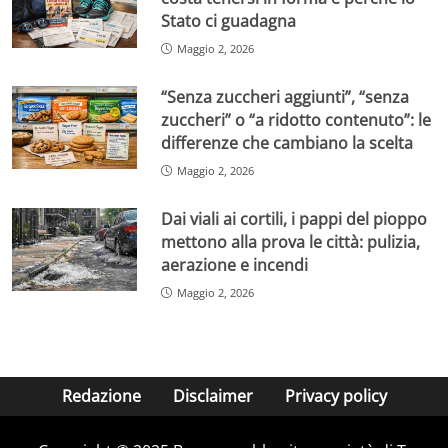
Stato ci guadagna
Maggio 2, 2026
“Senza zuccheri aggiunti”, “senza
zuccheri” o “a ridotto contenuto”: le
differenze che cambiano la scelta
Maggio 2, 2026
Dai viali ai cortili, i pappi del pioppo
mettono alla prova le città: pulizia,
aerazione e incendi
Maggio 2, 2026
Redazione
Disclaimer
Privacy policy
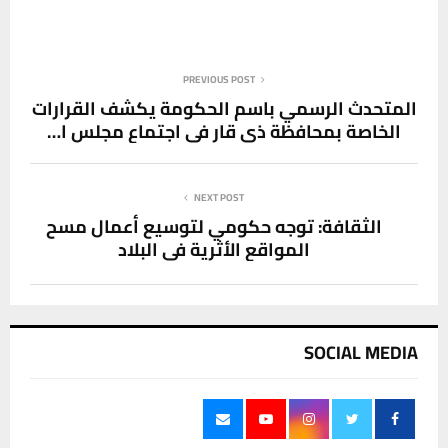
PREVIOUS POST
المتحدث الرسمي باسم الحكومة يكشف القرارات
الخاصة بمحافظة ذي قار في اجتماع مجلس ا…
NEXT POST
الثقافة: توجه حكومي لتوسيع أعمال مسح
المواقع الأثرية في البلاد
SOCIAL MEDIA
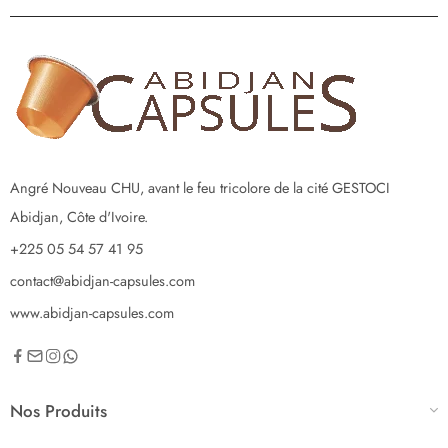
Angré Nouveau CHU, avant le feu tricolore de la cité GESTOCI
Abidjan, Côte d'Ivoire.
+225 05 54 57 41 95
contact@abidjan-capsules.com
www.abidjan-capsules.com
Nos Produits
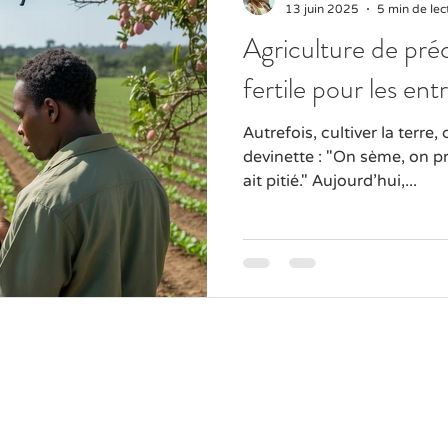
13 juin 2025
5 min de lec
Agriculture de préc
fertile pour les ent
Autrefois, cultiver la terre, 
devinette : "On sème, on pr
ait pitié." Aujourd’hui,...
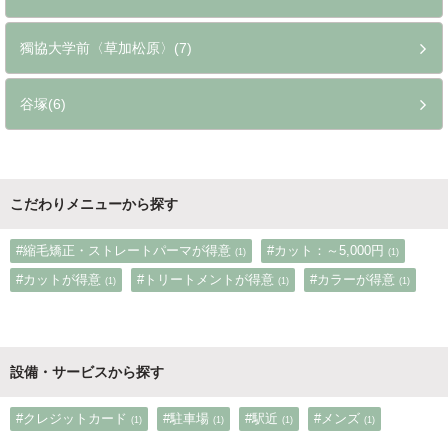
獨協大学前〈草加松原〉(7)
谷塚(6)
こだわりメニューから探す
#縮毛矯正・ストレートパーマが得意
#カット：～5,000円
(1)
(1)
#カットが得意
#トリートメントが得意
#カラーが得意
(1)
(1)
(1)
設備・サービスから探す
#クレジットカード
#駐車場
#駅近
#メンズ
(1)
(1)
(1)
(1)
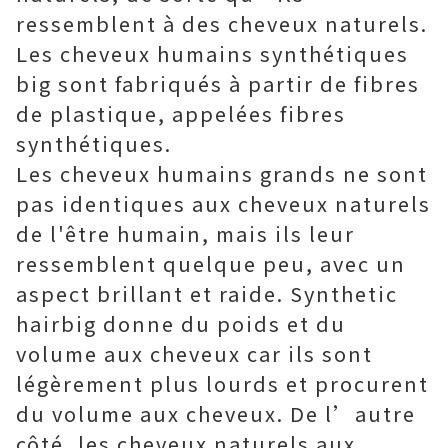
ressemblent à des cheveux naturels.
Les cheveux humains synthétiques
big sont fabriqués à partir de fibres
de plastique, appelées fibres
synthétiques.
Les cheveux humains grands ne sont
pas identiques aux cheveux naturels
de l'être humain, mais ils leur
ressemblent quelque peu, avec un
aspect brillant et raide. Synthetic
hairbig donne du poids et du
volume aux cheveux car ils sont
légèrement plus lourds et procurent
du volume aux cheveux. De l’autre
côté, les cheveux naturels aux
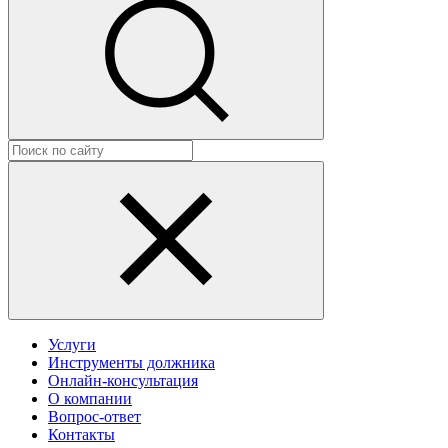
Услуги
Инструменты должника
Онлайн-консультация
О компании
Вопрос-ответ
Контакты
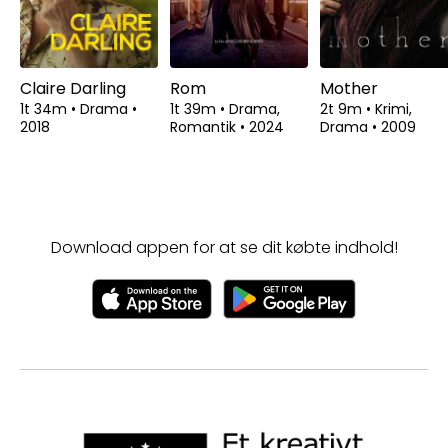
Claire Darling
Rom
Mother
1t 34m
•
Drama
•
1t 39m
•
Drama,
2t 9m
•
Krimi,
2018
Romantik
•
2024
Drama
•
2009
Download appen for at se dit købte indhold!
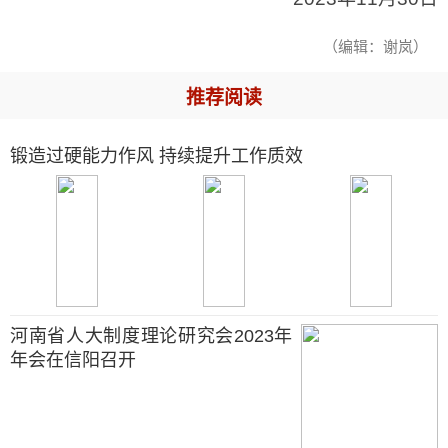
（编辑：谢岚）
推荐阅读
锻造过硬能力作风 持续提升工作质效
河南省人大制度理论研究会2023年
年会在信阳召开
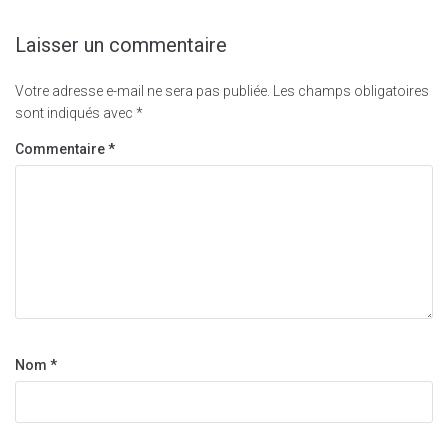
Laisser un commentaire
Votre adresse e-mail ne sera pas publiée.
Les champs obligatoires
sont indiqués avec
*
Commentaire
*
Nom
*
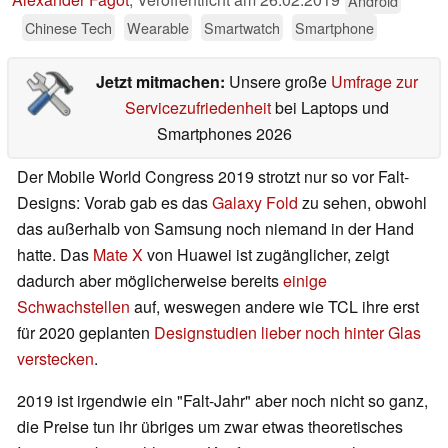
Android
Chinese Tech
Wearable
Smartwatch
Smartphone
Jetzt mitmachen:
Unsere große
Umfrage zur
Servicezufriedenheit
bei Laptops und
Smartphones 2026
Der Mobile World Congress 2019 strotzt nur so vor Falt-
Designs: Vorab gab es das
Galaxy Fold
zu sehen, obwohl
das außerhalb von Samsung noch niemand in der Hand
hatte. Das
Mate X
von Huawei ist zugänglicher, zeigt
dadurch aber möglicherweise bereits
einige
Schwachstellen
auf, weswegen andere wie TCL ihre erst
für 2020 geplanten
Designstudien lieber noch hinter Glas
verstecken
.
2019 ist irgendwie ein "Falt-Jahr" aber noch nicht so ganz,
die Preise tun ihr übriges um zwar etwas theoretisches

■ **EXERCISE OBJECTIVE**
Return every line in the listing above that contains the string "zuccheri", matching case exactly.

■ **FINISHED TASK**
“Senza zuccheri aggiunti”, “senza
zuccheri” o “a ridotto contenuto”: le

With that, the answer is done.